Die Senkaku-Inseln gehören zu Japans Gebieten und werden demnach bei einem Angriff ebenfalls von den USA verteidigt. Weiter sagte Kirby, dass die USA einseitige Aktionen ablehnt, die den Status quo der Inseln verändern wollen.

Japan wird indirekt unterstützt

Erst am Dienstag hatte sich Kirby abseits einer Pressekonferenz noch ganz anderes geäußert, als er zur Situation der Gewässer in der Nähe der Inseln gefragt wurde. Immer wieder dringen chinesische Schiffe in das Gebiet als Akt der Provokation ein und sorgen damit für Unruhe.

Seit Kurzem gilt jedoch ein neues Gesetz für die chinesische Küstenwache, was ihr erlaubt Waffengewalt gegen ausländische Schiffe einzusetzen.
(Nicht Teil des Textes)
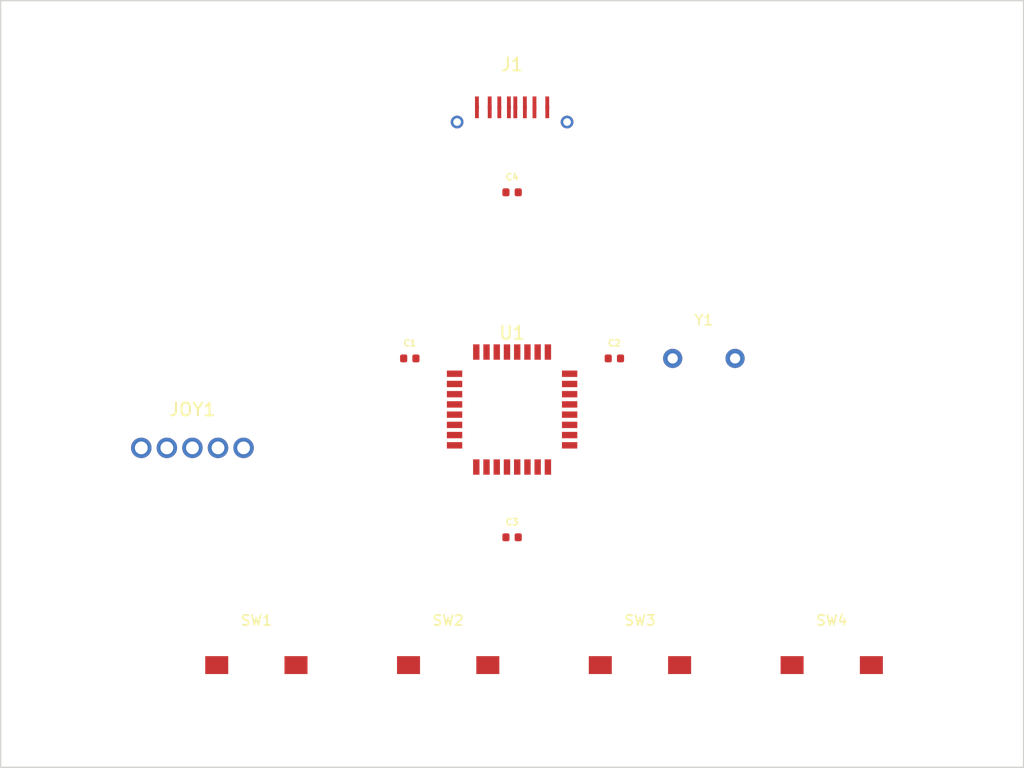
<source format=kicad_pcb>
(kicad_pcb
  (version 20240108)
  (generator "kicad-tools-demo")
  (generator_version "8.0")
  (general
    (thickness 1.6)
    (legacy_teardrops no)
  )
  (paper "A4")
  (layers
    (0 "F.Cu" signal)
    (31 "B.Cu" signal)
    (32 "B.Adhes" user "B.Adhesive")
    (33 "F.Adhes" user "F.Adhesive")
    (34 "B.Paste" user)
    (35 "F.Paste" user)
    (36 "B.SilkS" user "B.Silkscreen")
    (37 "F.SilkS" user "F.Silkscreen")
    (38 "B.Mask" user)
    (39 "F.Mask" user)
    (44 "Edge.Cuts" user)
    (46 "B.CrtYd" user "B.Courtyard")
    (47 "F.CrtYd" user "F.Courtyard")
    (48 "B.Fab" user)
    (49 "F.Fab" user)
  )
  (setup
    (pad_to_mask_clearance 0)
  )
  (net 0 "")
  (net 1 "VBUS")
  (net 2 "VCC")
  (net 3 "GND")
  (net 4 "USB_D+")
  (net 5 "USB_D-")
  (net 6 "USB_CC1")
  (net 7 "USB_CC2")
  (net 8 "JOY_X")
  (net 9 "JOY_Y")
  (net 10 "JOY_BTN")
  (net 11 "BTN1")
  (net 12 "BTN2")
  (net 13 "BTN3")
  (net 14 "BTN4")
  (net 15 "XTAL1")
  (net 16 "XTAL2")
  (gr_rect (start 100.0 100.0) (end 180.0 160.0)
    (stroke (width 0.1) (type default))
    (fill none)
    (layer "Edge.Cuts")
    (uuid "1877063f-dac0-499c-a37a-b95de033b99e")
  )
  (footprint "Package_QFP:TQFP-32_7x7mm_P0.8mm" (layer "F.Cu") (at 140.0 132.0))
  (footprint "Connector_USB:USB_C_Receptacle_GCT_USB4105" (layer "F.Cu") (at 140.0 108.0))
  (footprint "Module:Joystick_Analog" (layer "F.Cu") (at 115.0 135.0))
  (footprint "Crystal:Crystal_HC49-U_Vertical" (layer "F.Cu") (at 155.0 128.0))
  (footprint "Button_Switch_SMD:SW_SPST_TL3342" (layer "F.Cu") (at 120.0 152.0))
  (footprint "Button_Switch_SMD:SW_SPST_TL3342" (layer "F.Cu") (at 135.0 152.0))
  (footprint "Button_Switch_SMD:SW_SPST_TL3342" (layer "F.Cu") (at 150.0 152.0))
  (footprint "Button_Switch_SMD:SW_SPST_TL3342" (layer "F.Cu") (at 165.0 152.0))
  (footprint "Capacitor_SMD:C_0402_1005Metric" (layer "F.Cu") (at 132.0 128.0))
  (footprint "Capacitor_SMD:C_0402_1005Metric" (layer "F.Cu") (at 148.0 128.0))
  (footprint "Capacitor_SMD:C_0402_1005Metric" (layer "F.Cu") (at 140.0 142.0))
  (footprint "Capacitor_SMD:C_0402_1005Metric" (layer "F.Cu") (at 140.0 115.0))
)
</source>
Japan ist deswegen sehr besorgt, weil die Provokationen zurzeit wieder zunehmen und sie einen gewaltsamen Konflikt unbedingt vermeiden wollen.

Kirby hatte zu der Problematik angegeben, dass sie bei den Senkaku-Inseln zu der internationalen Gemeinschaft halten. Sie halten zu der Souveränität der Inseln und würden demnach auch Japan in seinen Besitzanspruch unterstützen.